Panggung gemerlap, hiburan berlebihan, dan kemeriahan yang justru mempertebal jurang sosial, mereka yang bisa berpesta dan mereka yang hanya menjadi penonton. Seolah perjuangan telah selesai, dan kita tinggal menikmatinya.
Padahal, semestinya Hari Pahlawan menjadi ruang kontemplasi. Menjadi jeda untuk bertanya pada diri sendiri: Apakah kita benar-benar telah menjaga apa yang telah mereka perjuangkan?
Apakah keadilan sudah merata? Apakah martabat rakyat sudah terjamin? Apakah kita sudah bersikap sebagai anak bangsa yang tahu diri?
Karena pahlawan bukan hanya mereka yang gugur di medan perang. Pahlawan juga mereka yang hari ini berjuang dalam diam: petani yang setia mengolah tanah, guru yang mendidik tanpa syarat, tenaga kesehatan yang menjaga nyawa di tengah kerasnya hidup, orang tua yang bekerja siang dan malam demi masa depan anak-anaknya.
Maka, di Hari Pahlawan 2025 ini, mari kita merendah sejenak.
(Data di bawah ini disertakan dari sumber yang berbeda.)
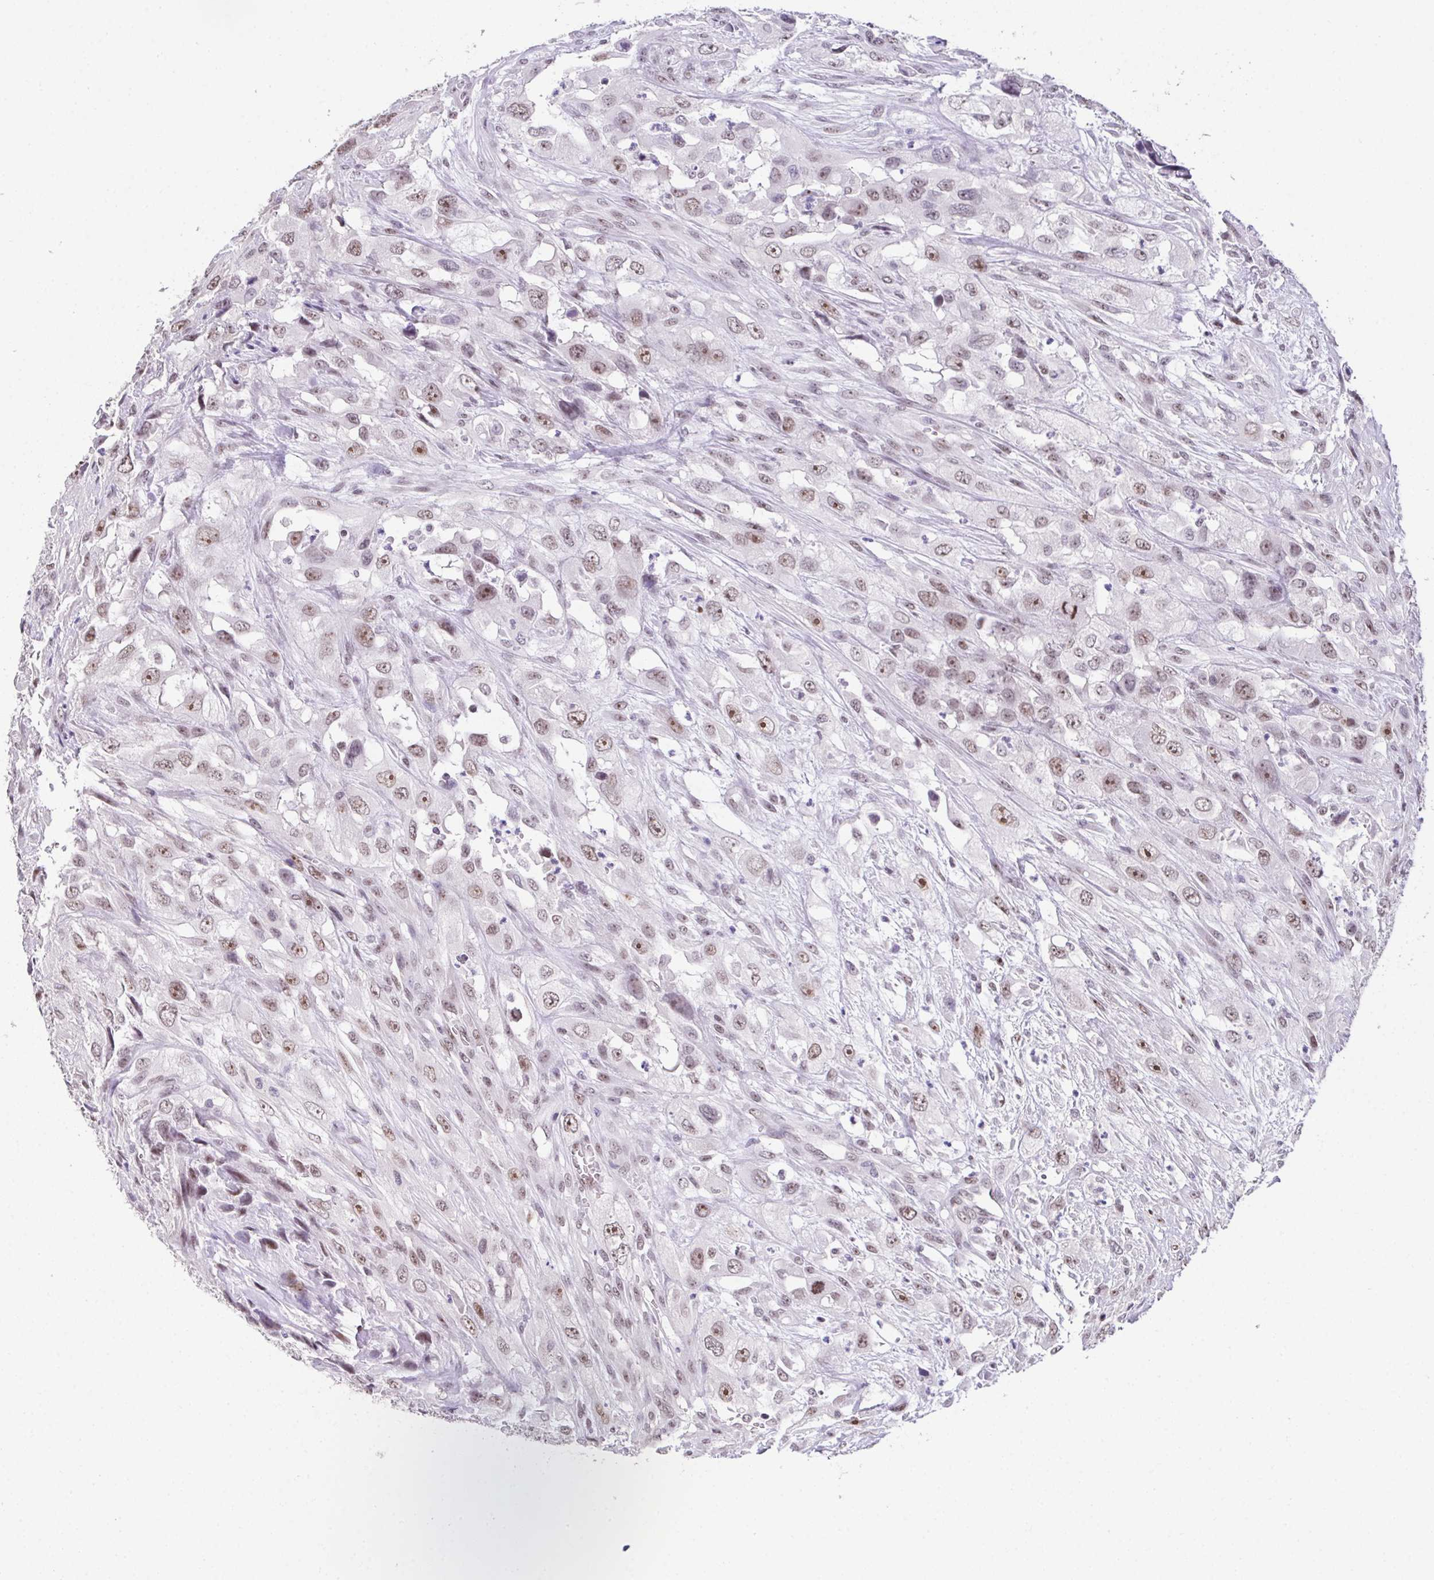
{"staining": {"intensity": "moderate", "quantity": ">75%", "location": "nuclear"}, "tissue": "urothelial cancer", "cell_type": "Tumor cells", "image_type": "cancer", "snomed": [{"axis": "morphology", "description": "Urothelial carcinoma, High grade"}, {"axis": "topography", "description": "Urinary bladder"}], "caption": "Tumor cells reveal medium levels of moderate nuclear expression in approximately >75% of cells in high-grade urothelial carcinoma. (DAB (3,3'-diaminobenzidine) IHC with brightfield microscopy, high magnification).", "gene": "ZNF800", "patient": {"sex": "male", "age": 67}}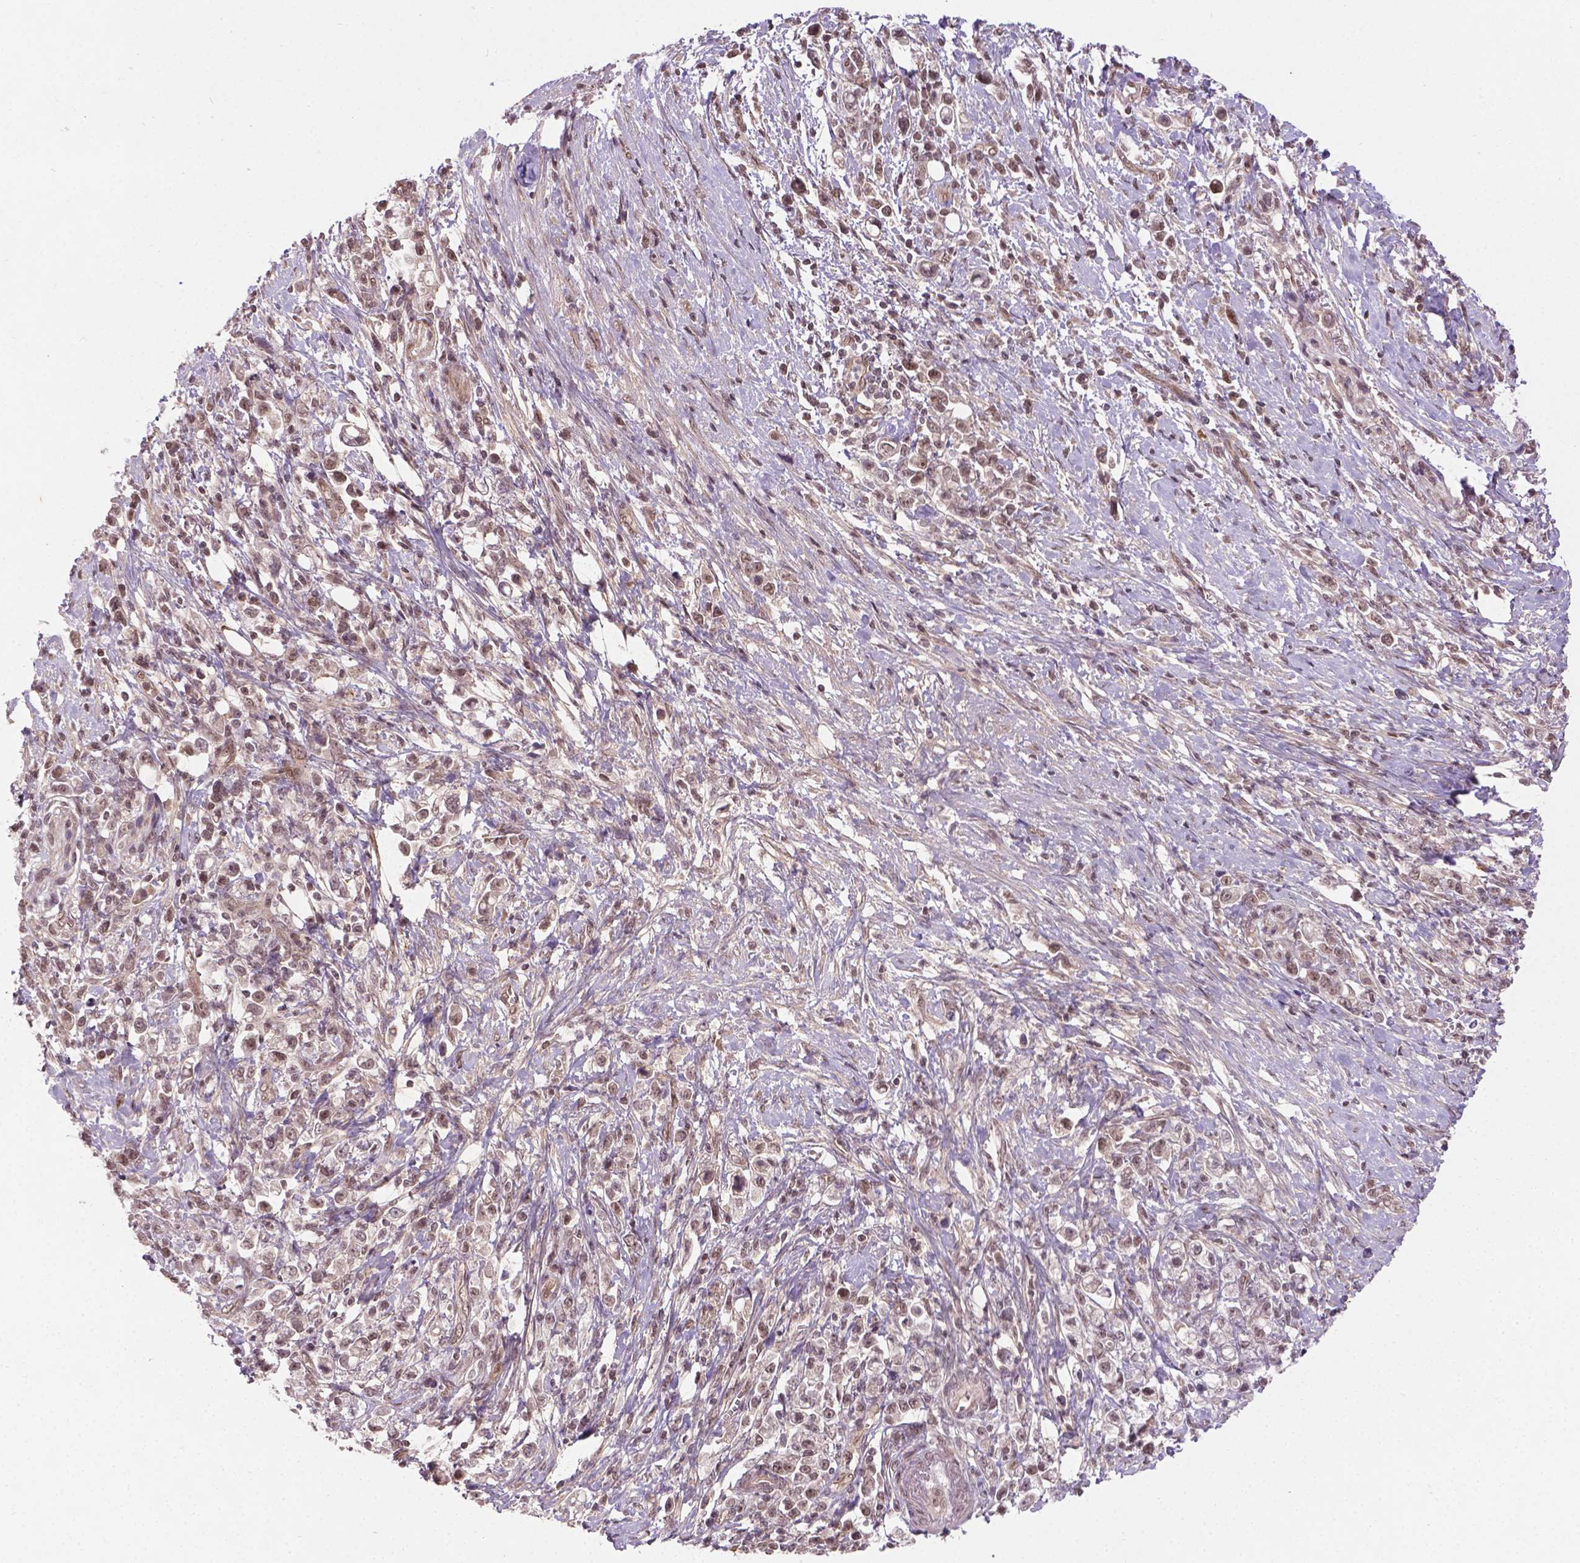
{"staining": {"intensity": "weak", "quantity": ">75%", "location": "nuclear"}, "tissue": "stomach cancer", "cell_type": "Tumor cells", "image_type": "cancer", "snomed": [{"axis": "morphology", "description": "Adenocarcinoma, NOS"}, {"axis": "topography", "description": "Stomach"}], "caption": "The photomicrograph reveals a brown stain indicating the presence of a protein in the nuclear of tumor cells in stomach adenocarcinoma.", "gene": "ANKRD54", "patient": {"sex": "male", "age": 63}}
Mari meletakkan ego, meninggalkan kesombongan, dan memaknai kembali kata “perjuangan”.
Kemerdekaan bukan sesuatu yang selesai.
Kemerdekaan harus dirawat, diperjuangkan ulang, dan dijaga dari ketidakadilan yang terus berganti wajah.
Untuk semua para pahlawan yang telah gugur, yang namanya tercatat dan yang tak pernah disebut.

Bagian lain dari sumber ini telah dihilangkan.